56. KUNJUNGAN OM-OM GANTENG

793 82 1
                                    

"Assalamualaikum, Mama Renata." Sebuah sapaan salam bergema di ambang pintu kamar yang baru saja dibuka. "Apa khabar?"

"Waalaikumsalam" Renata memutar kepalanya. Senyumnya pun langsung terbit saat mengetahui siapa pemberi salam tersebut. "Eh, ada Om Kevin. Masuk, Vin."

Setelah dipersilakan masuk, si ganteng kalem itu pun masuk ke kamar bayi yang terlihat nyaman dan hangat itu. Disimpannya satu paper bag di meja kecil di pinggir ranjang.

"Buat debay." Katanya kemudian.

"Apaan sih lo repot-repot mulu tiap ke sini." Seru Renata tanpa menghentikan aktifitasnya mengganti baju buah hatinya yang basah oleh muntah kecil karena kekenyangan mimi ASİ. "Bikin emaknya seneng aja. Sering-sering napa. Hahaha."

"Dasar!"

"Makasih ya, Vin. Tapi beneran kok, gue gak enak lo ngasih hadiah mulu buat anak gue. Malu."

"Baru dapet bonus kemaren. Bagi-bagi rezekilah biar berkah."
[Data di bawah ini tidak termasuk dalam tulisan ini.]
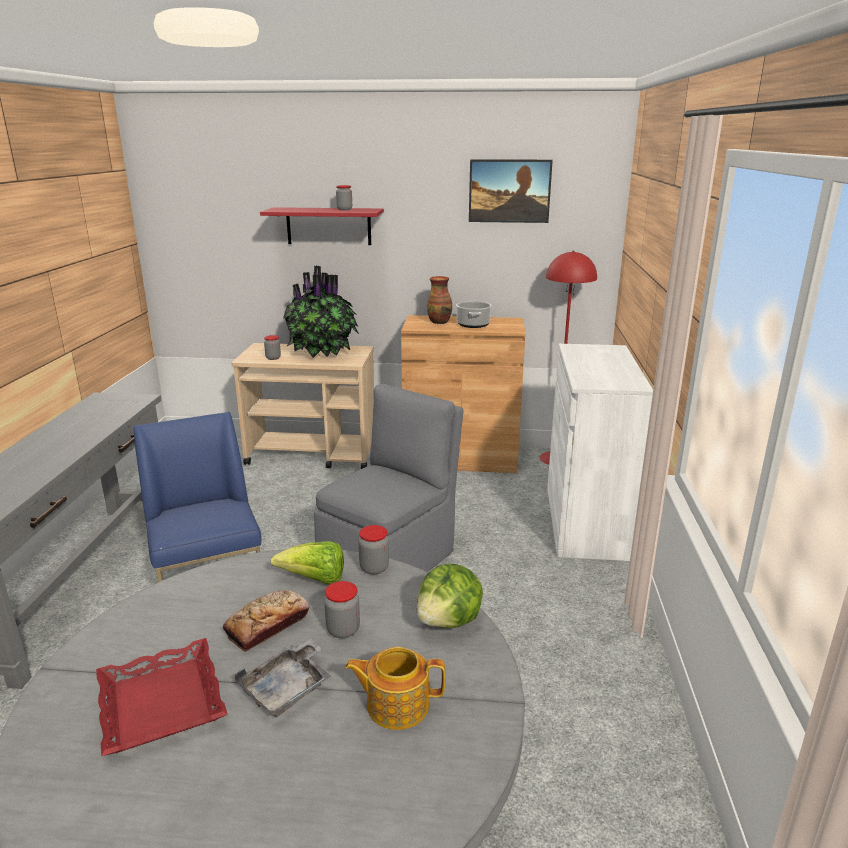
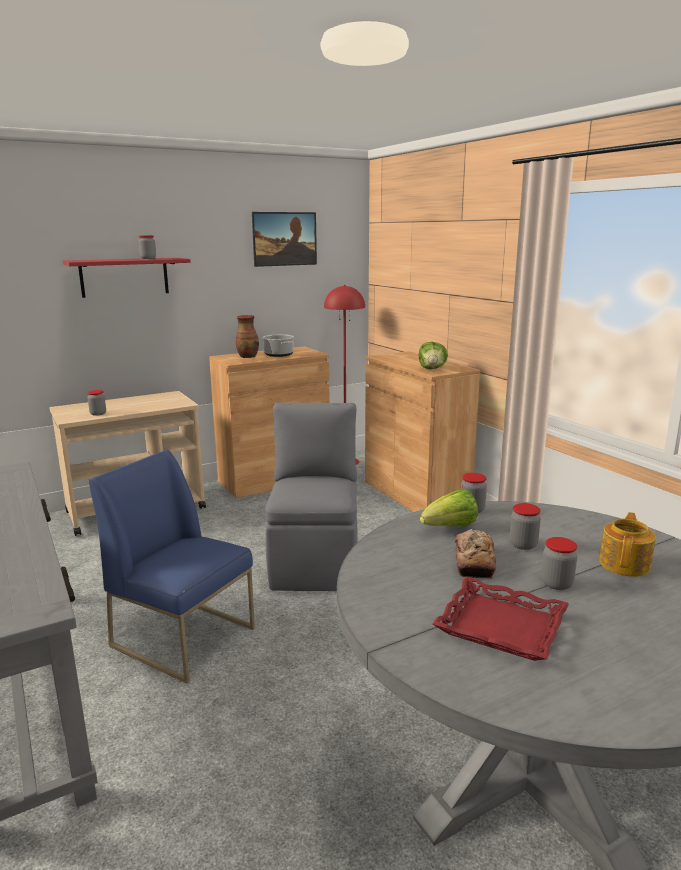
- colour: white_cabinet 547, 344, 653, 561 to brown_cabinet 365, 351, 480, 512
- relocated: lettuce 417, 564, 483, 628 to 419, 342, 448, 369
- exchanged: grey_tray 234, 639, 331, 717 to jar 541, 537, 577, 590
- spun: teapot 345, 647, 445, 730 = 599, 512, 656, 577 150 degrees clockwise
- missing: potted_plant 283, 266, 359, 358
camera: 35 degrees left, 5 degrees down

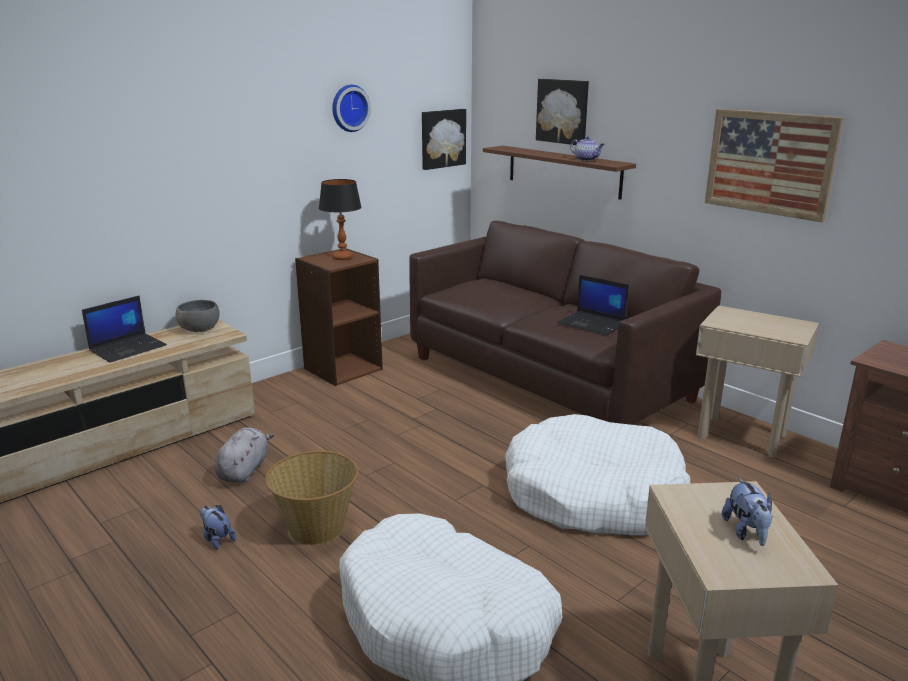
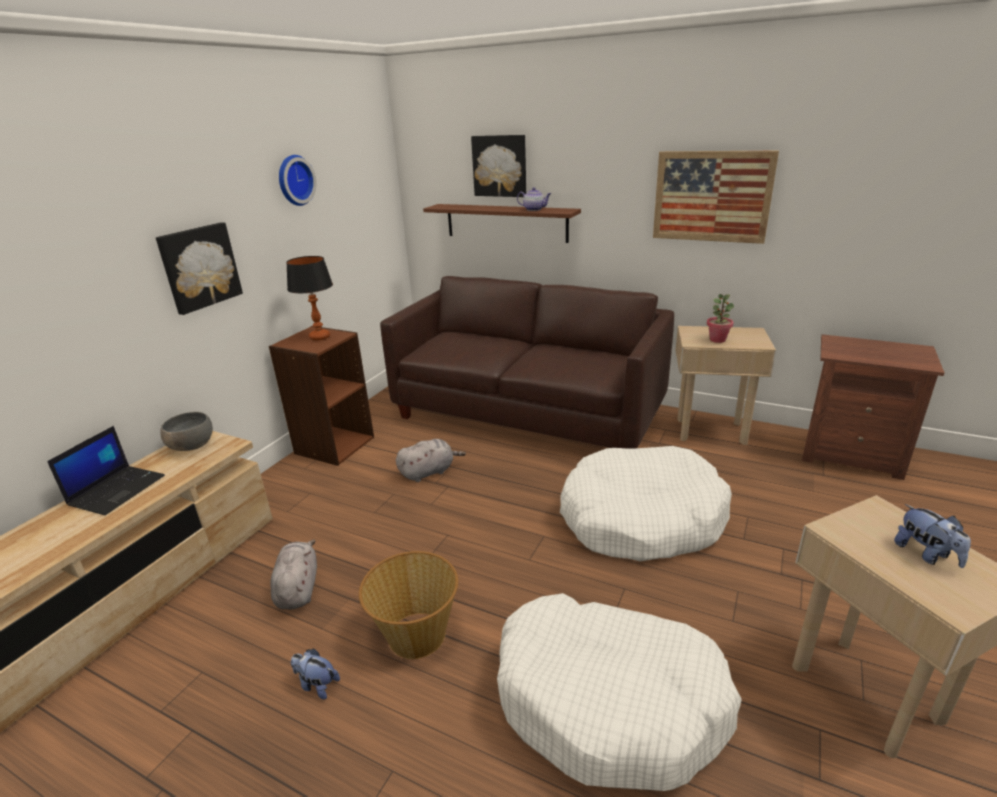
- relocated: picture 422, 109, 466, 170 to 156, 222, 243, 315
- appeared: grey_plush_toy 396, 439, 466, 482
- appeared: potted_plant 707, 294, 734, 343
- missing: laptop 558, 275, 629, 335
camera: 20 degrees left, 5 degrees up

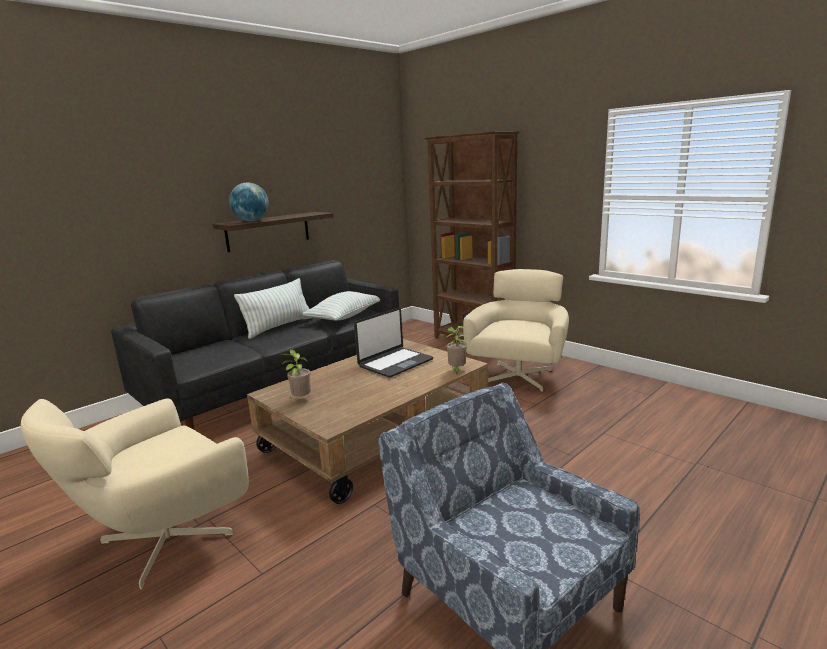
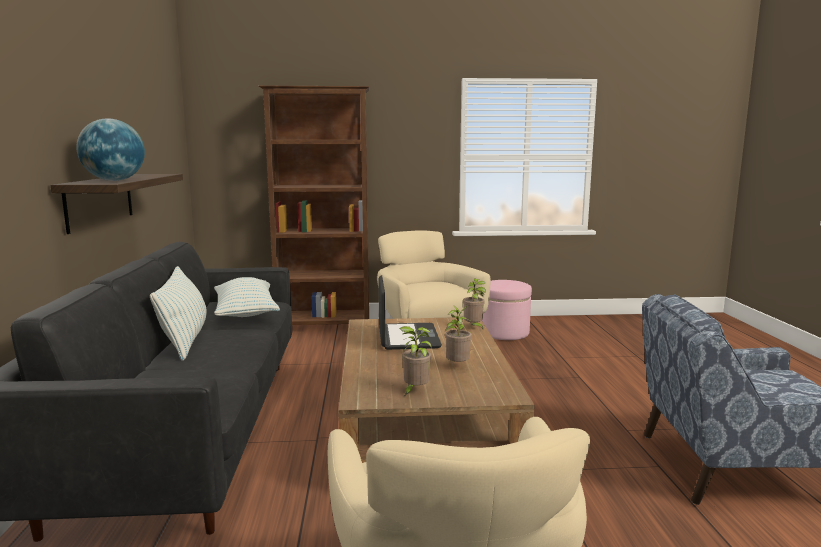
- appeared: potted_plant 445, 305, 472, 362
- appeared: pink_ottoman 482, 280, 532, 340
camera: 50 degrees left, 5 degrees down

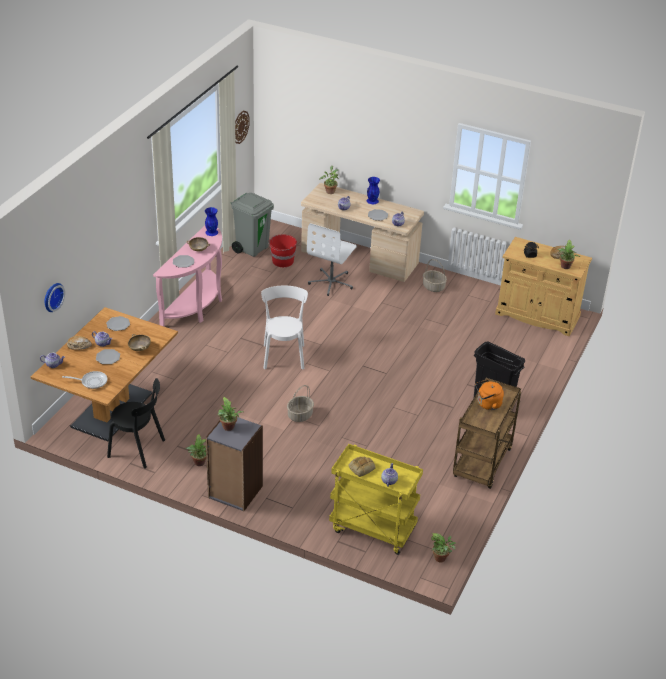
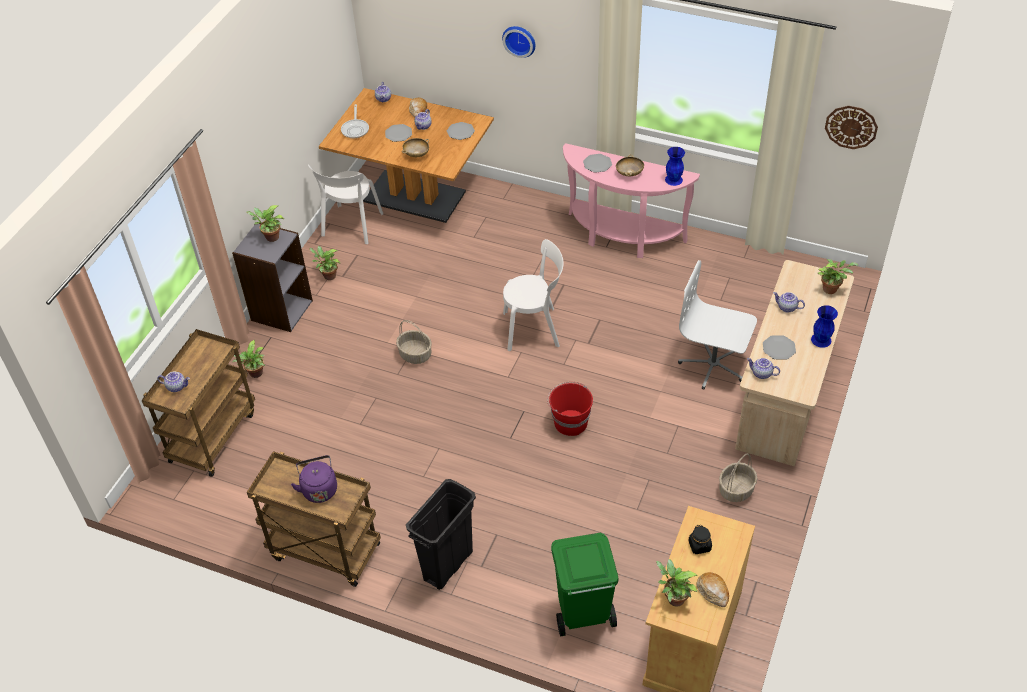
- colour: yellow_cart 329, 444, 423, 555 to brown_cart 142, 329, 255, 477
- relocated: potted_plant 431, 533, 456, 562 to 232, 340, 265, 378
- colour: orange_kettle 475, 380, 504, 410 to purple_kettle 291, 455, 337, 503
- colour: black_chair 107, 378, 165, 469 to white_chair 308, 164, 383, 244
- relocated: wall_clock 45, 283, 65, 312 to 502, 26, 535, 58
- relocated: red_bucket 268, 234, 297, 267 to 547, 382, 593, 436
- appeared: green_trash_can 551, 533, 619, 636
- missing: grey_trash_can 230, 193, 274, 257
- missing: bread 348, 457, 376, 477
camera: 90 degrees right, 10 degrees up

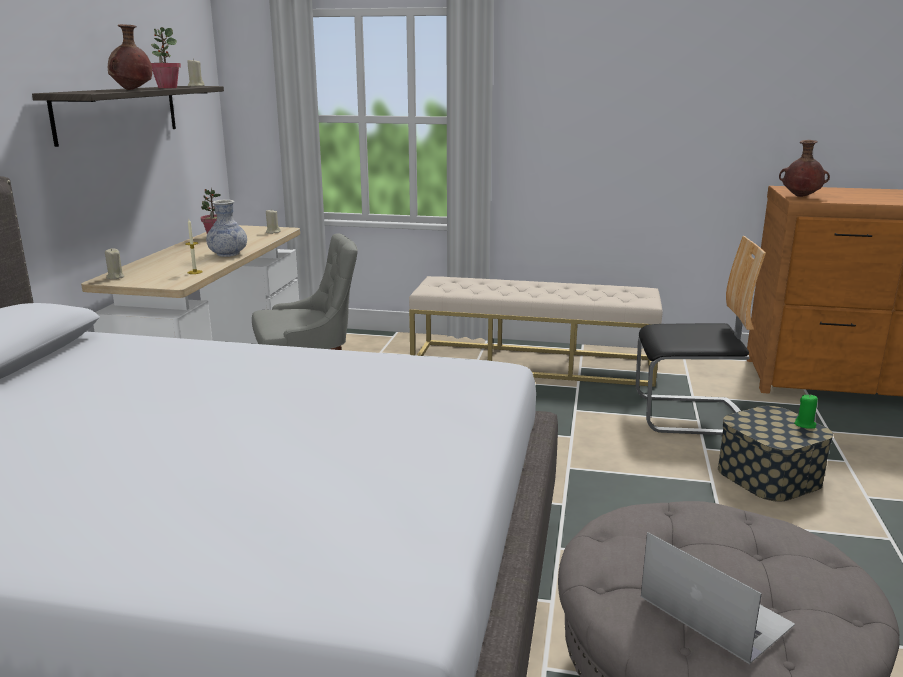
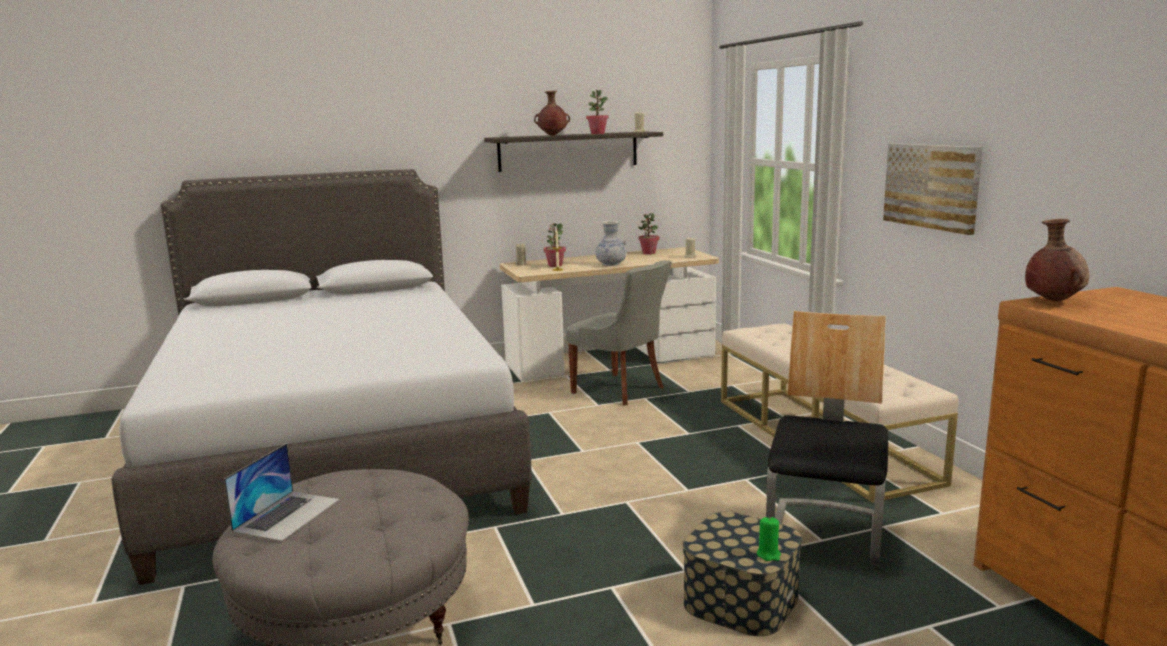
- appeared: potted_plant 544, 223, 566, 267
- spun: chair 636, 236, 766, 435 = 766, 311, 888, 566 135 degrees counterclockwise
- appeared: picture 883, 143, 983, 235
camera: 60 degrees right, 5 degrees down

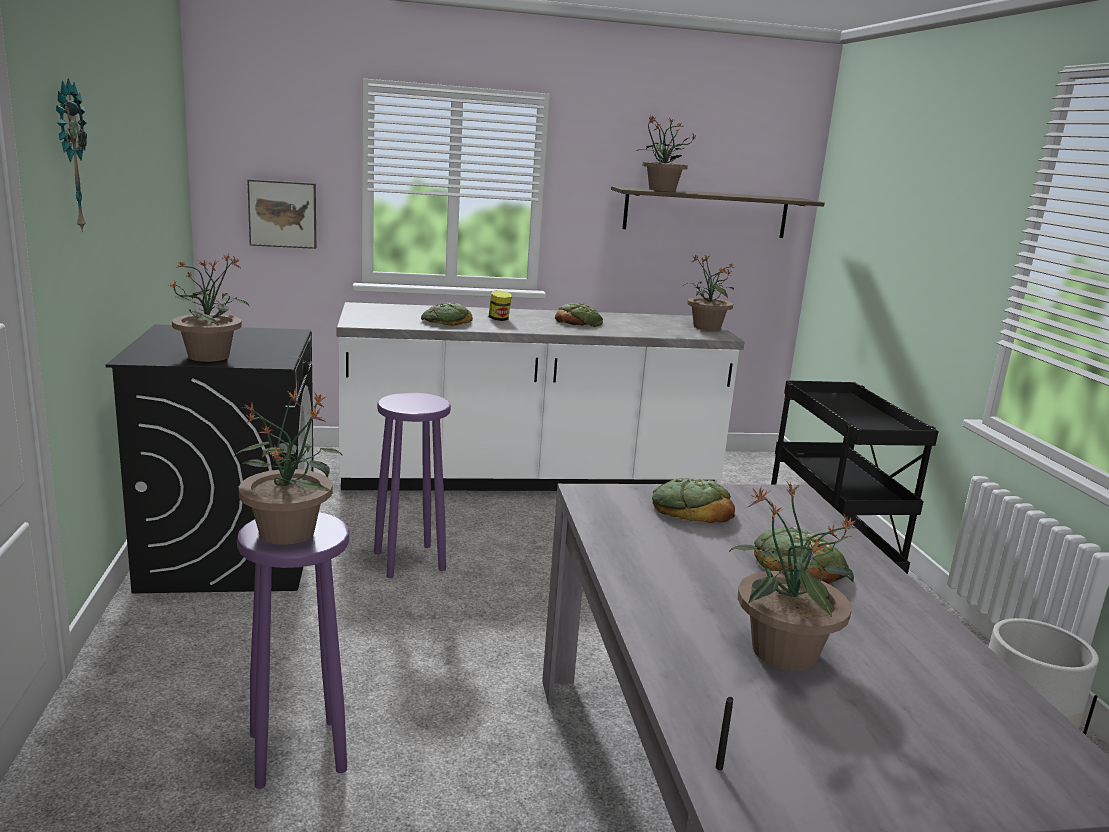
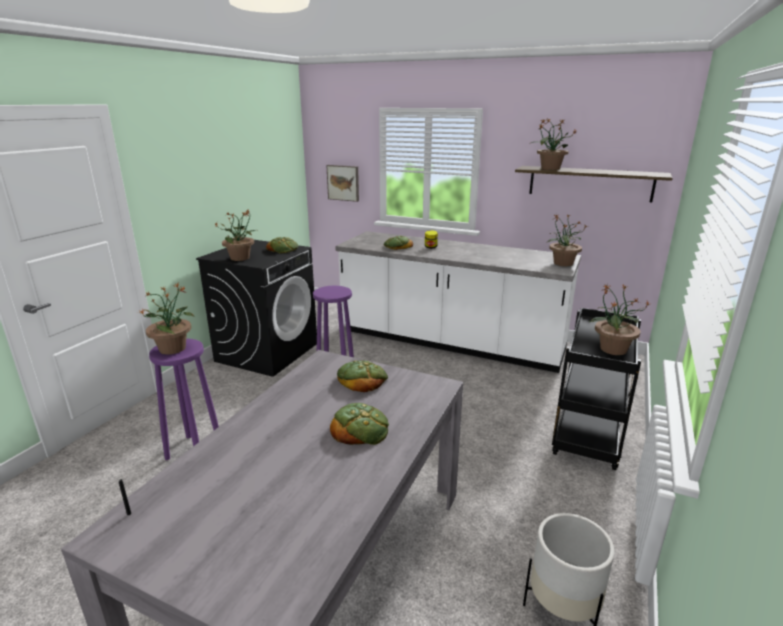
- relocated: bread 555, 303, 603, 327 to 266, 237, 298, 253
- relocated: potted_plant 728, 480, 856, 671 to 590, 284, 649, 355
- missing: wall_clock 56, 78, 87, 232
camera: 35 degrees right, 5 degrees up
"Bener ya calon mantu Pak Ustad mah moal gagal. Baiknya gak ketulungan." Kekeh Renata. "Cepetan dong halalin Maharani. Biar gantian gue yang kasih hadiah buat anak lo."
(Gak akan gagal)

"Barter dong kalo begitu sih."

"Hahaha." Renata tertawa lagi.

Ketika selesai mengaitkan kancing terakhir di baju Azarenadya, terdengar sebuah tangisan. Langsung ia pun merebahkan bayi perempuan berusia hampir tiga bulan itu di ranjang besar. Tak lupa menyimpan bantal guling di sisi kanan dan kirinya. Jaga-jaga aja. Khawatir sang bayi bergerak aktif hingga jatuh dari ranjang.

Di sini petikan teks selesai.